- _Assignment_
For every line of the records below that holds "portail", add one. Give only the final total.

Page-level text extractions
※ ※ ※

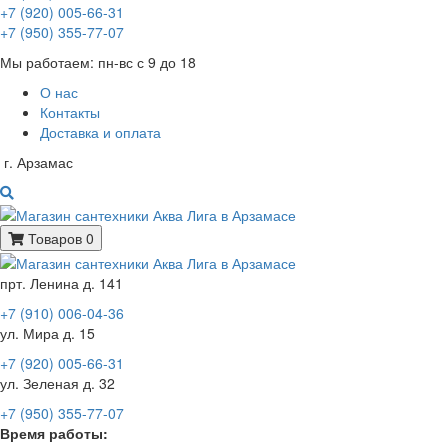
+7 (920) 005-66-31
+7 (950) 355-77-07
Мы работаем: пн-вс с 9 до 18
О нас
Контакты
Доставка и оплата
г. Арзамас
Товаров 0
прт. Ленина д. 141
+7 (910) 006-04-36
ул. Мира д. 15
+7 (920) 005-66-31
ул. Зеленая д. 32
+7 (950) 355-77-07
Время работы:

※ ※ ※

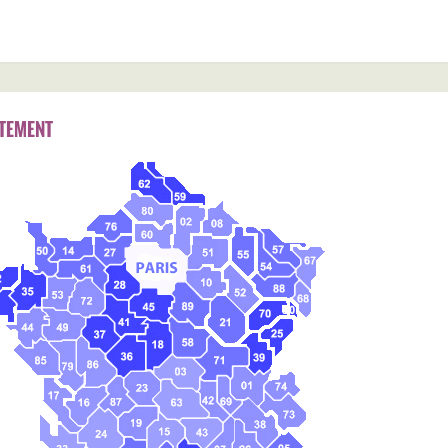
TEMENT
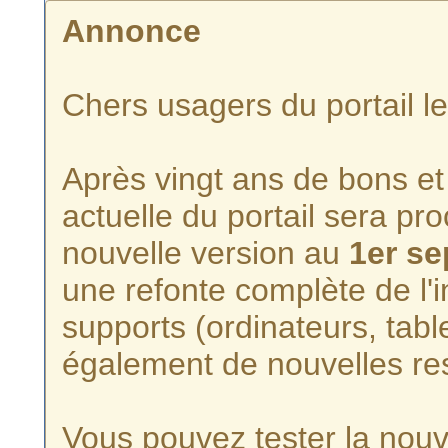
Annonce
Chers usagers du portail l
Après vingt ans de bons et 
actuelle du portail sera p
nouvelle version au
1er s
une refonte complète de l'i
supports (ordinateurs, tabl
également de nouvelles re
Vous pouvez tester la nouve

※ ※ ※

- _Exercise answer_
2